Given the vast quantities of data associated with smarter and safer cities, NVIDIA – a specialist in GPU (Graphics Processing Unit) computing, believes that there is the potential with deep learning-based video synopsis and analytics solutions to speed up investigations by intelligently compressing days of camera footage to minutes for quick review. On a connected point, leading video surveillance vendor, Milestone, announced last month (June) that it is allowing its customers to take advantage of NVIDIA’s innovations by introducing server-side hardware acceleration with its XProtect 2018 R2 video management software. One of the benefits Milestone flags-up is that the GPU (Graphics Processing Unit) on a graphics card is much better suited to handling large data sets like video, than the CPU in a computer. This, says Milestone, paves the way for video analytics, IoT and AI – as tomorrow’s intelligent video business systems – to handle massive amounts of data not only from cameras, but also from all kinds of sensors.

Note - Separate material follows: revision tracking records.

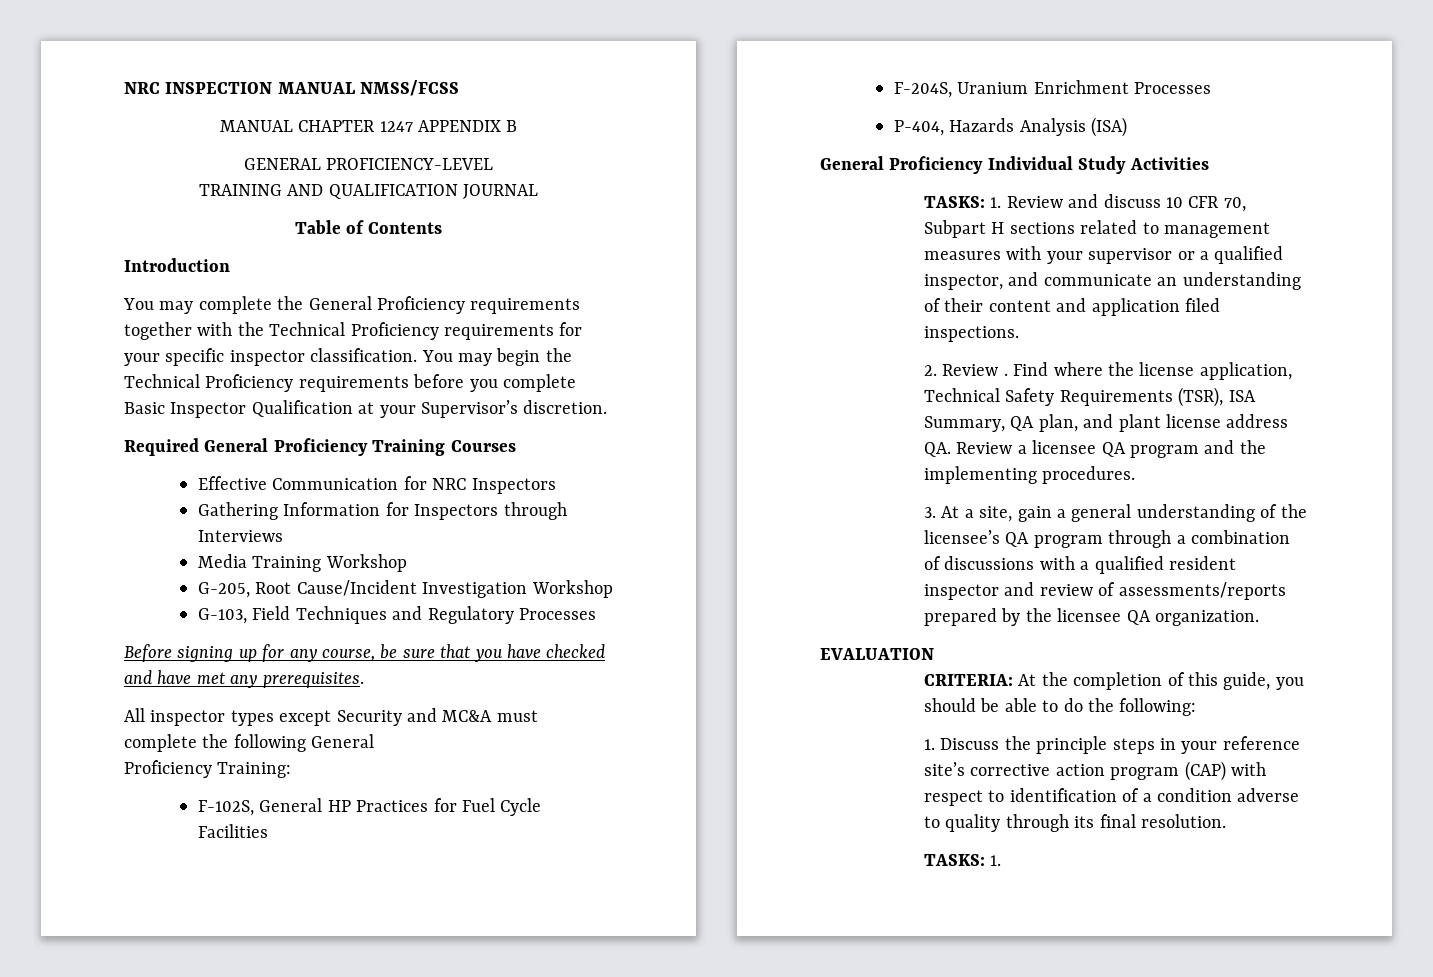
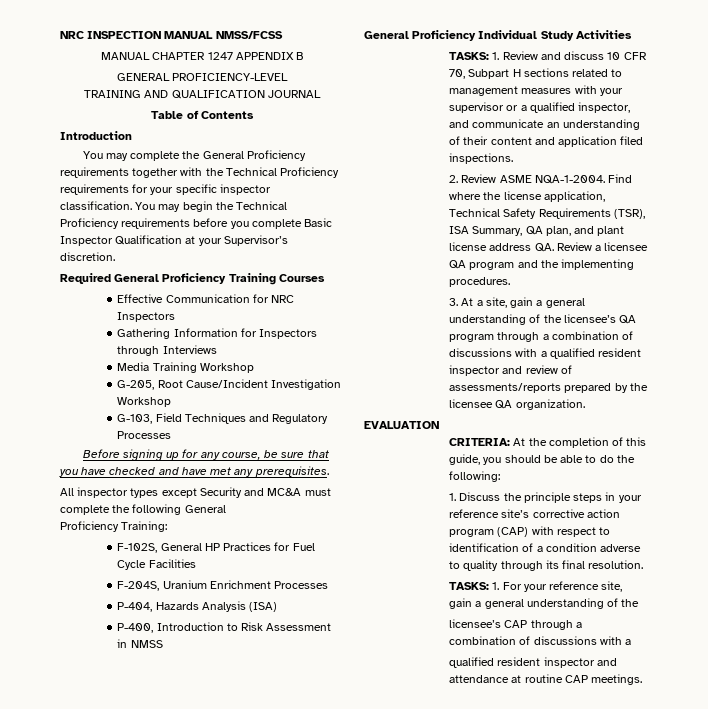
(1128, 127) none -> [117,622,332,633] [117,639,163,648] // P-400, Introduction to Risk Assessment in NMSS
[1003,373,1008,376] . -> [499,175,605,184] ASME NQA-1-2004.
(1002, 860) none -> [502,581,623,592] [449,598,640,609] [449,619,582,630] [449,636,632,645] [449,657,617,668] [449,674,643,685] For your reference site, gain a general understanding of the // licensee’s CAP through a combination of discussions with a // qualified resident inspector and attendance at routine CAP meetings.

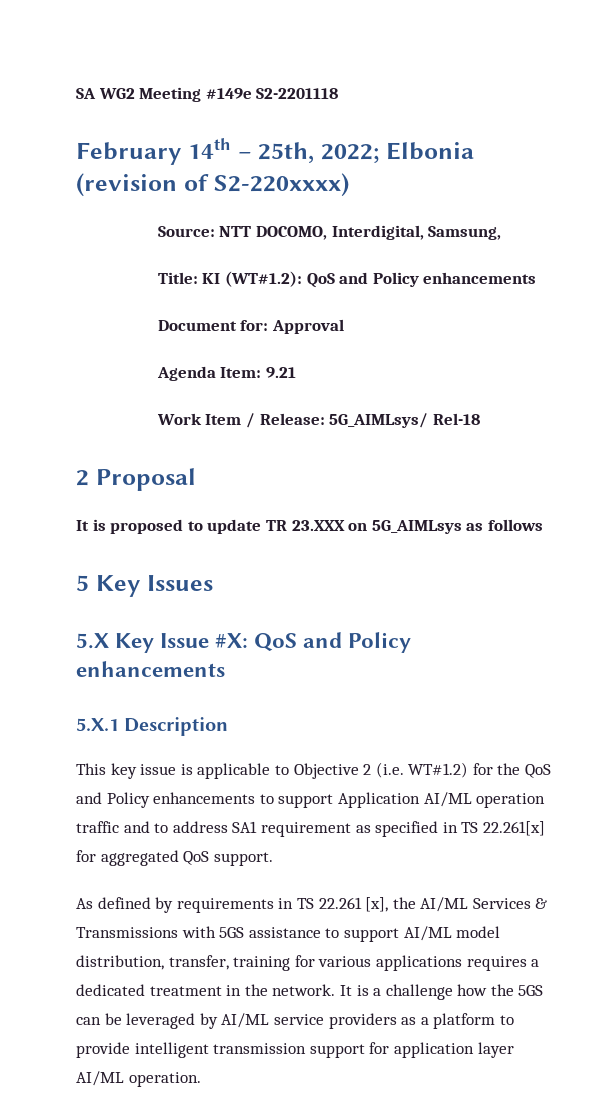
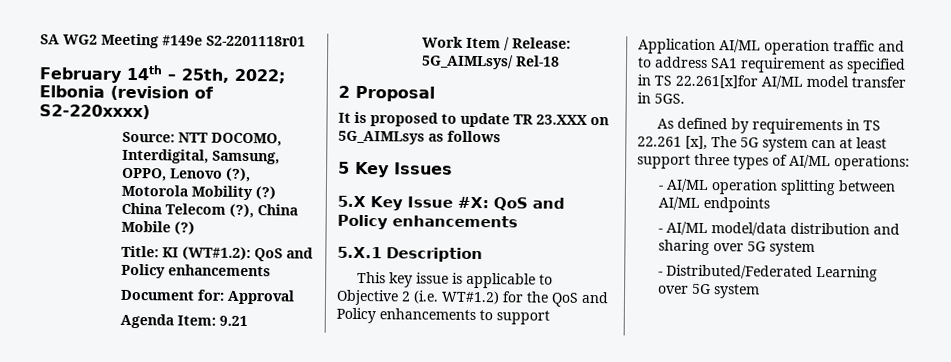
[256,88,339,99] S2-2201118 -> [206,35,306,47] S2-2201118r01
(502, 233) none -> [120,167,251,183] [120,184,276,201] [120,202,298,219] [120,220,195,235] OPPO, Lenovo (?), Motorola Mobility (?) China Telecom (?), China Mobile (?)
[482,821,545,836] [76,850,273,866] 22.261[x] for aggregated QoS support. -> [675,74,906,89] [637,92,685,104] 22.261[x]for AI/ML model transfer in 5GS.
[392,897,548,912] [76,926,501,942] [76,955,540,971] [76,984,544,1000] [76,1013,514,1029] [76,1042,514,1058] [76,1071,201,1087] the AI/ML Services & Transmissions with 5GS assistance to support AI/ML model distribution, transfer, training for various applications requires a dedicated treatment in the network. It is a challenge how the 5GS can be leveraged by AI/ML service providers as a platform to provide intelligent transmission support for application layer AI/ML operation. -> [711,136,887,152] [637,153,910,171] [658,178,897,196] [658,196,771,213] [658,221,901,236] [658,239,816,256] [658,264,879,282] [658,283,761,299] The 5G system can at least support three types of AI/ML operations: // - AI/ML operation splitting between AI/ML endpoints // - AI/ML model/data distribution and sharing over 5G system // - Distributed/Federated Learning over 5G system

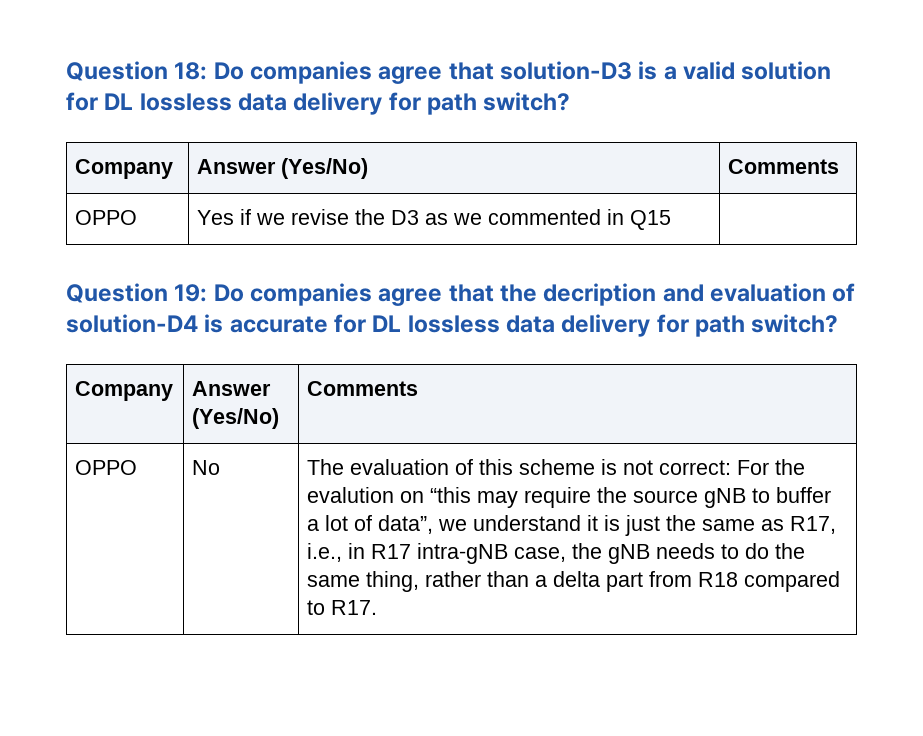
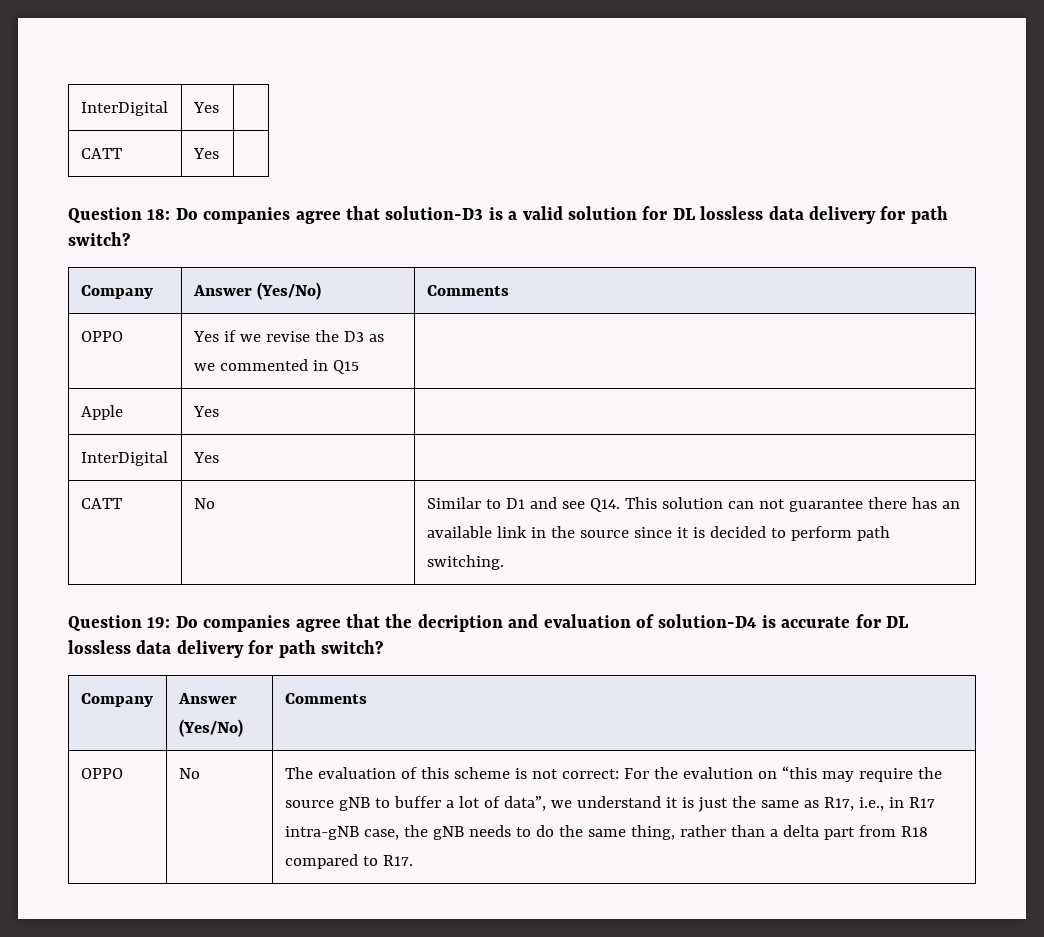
(66, 71) none -> [80,101,168,116] [192,102,219,113] [80,148,122,159] [192,148,219,159] InterDigital | Yes | // CATT | Yes | //
(672, 220) none -> [80,405,123,420] [192,406,219,417] [80,451,168,466] [192,452,219,463] [80,498,122,509] [193,498,215,509] [426,497,960,512] [426,526,890,541] [426,555,504,570] // Apple | Yes | // InterDigital | Yes | // CATT | No | Similar to D1 and see Q14. This solution can not guarantee there has an available link in the source since it is decided to perform path switching.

For Hikvision – the world’s largest supplier of video surveillance products and solutions – AI was centre stage at IFSEC 2018 in London last month. During the show the vendor demonstrated a wide variety of new products in its AI Series. These included: queue management technology; ‘Deep in Mind’ crowd density analysis; ‘Deep in View’ with a deep learning algorithm for human behaviour analysis (loitering, falling); ‘Deep in View’ facial recognition and an AI-powered ‘Deep in View’ thermal camera that can distinguish objects based on target type, which is said to reduce false alarms by up to 90 percent. The strong focus on AI at IFSEC reflects the pace of change here and follows on from the 2018 AI Cloud World Summit, organised Hikvision, that was held in March at the Hangzhou International Expo Centre in China where over 2,000 participants attended, including industry experts and scholars, as well as Hikvision partners including Microsoft, Intel, Milestone Systems and Axxonsoft.
Undoubtedly, voice recognition is another area where the logic of AI is really coming into its own. Vendors offering voice recognition are looking to further ramp-up the security and capabilities of their solutions and Nuance Communications – a leader in the field – is no exception. Recently, the company announced plans to reduce the risk of consumer fraud with a new suite of biometric security solutions. Once up and running the Nuance Security Suite is designed to apply deep neural networks (DNN), as well as advanced algorithms, to help detect synthetic speech attacks – with the latest release including a 45 to 55 per cent improvement in this area.
Of course, when people think of AI, thanks to big Hollywood blockbuster movies, robots are naturally at the front of their minds. Steve Reinharz, president and ceo at California-based Robotic Assistance Devices (RAD) reckons that advances in AI make it possible for integrated robotic systems to be used, effectively, to augment traditional security guards: “These [robotic] systems can leverage advanced navigation capabilities, obstacle avoidance sensors, and intelligence mechanics to streamline operations and to reduce the risk of human injury in dangerous environments.”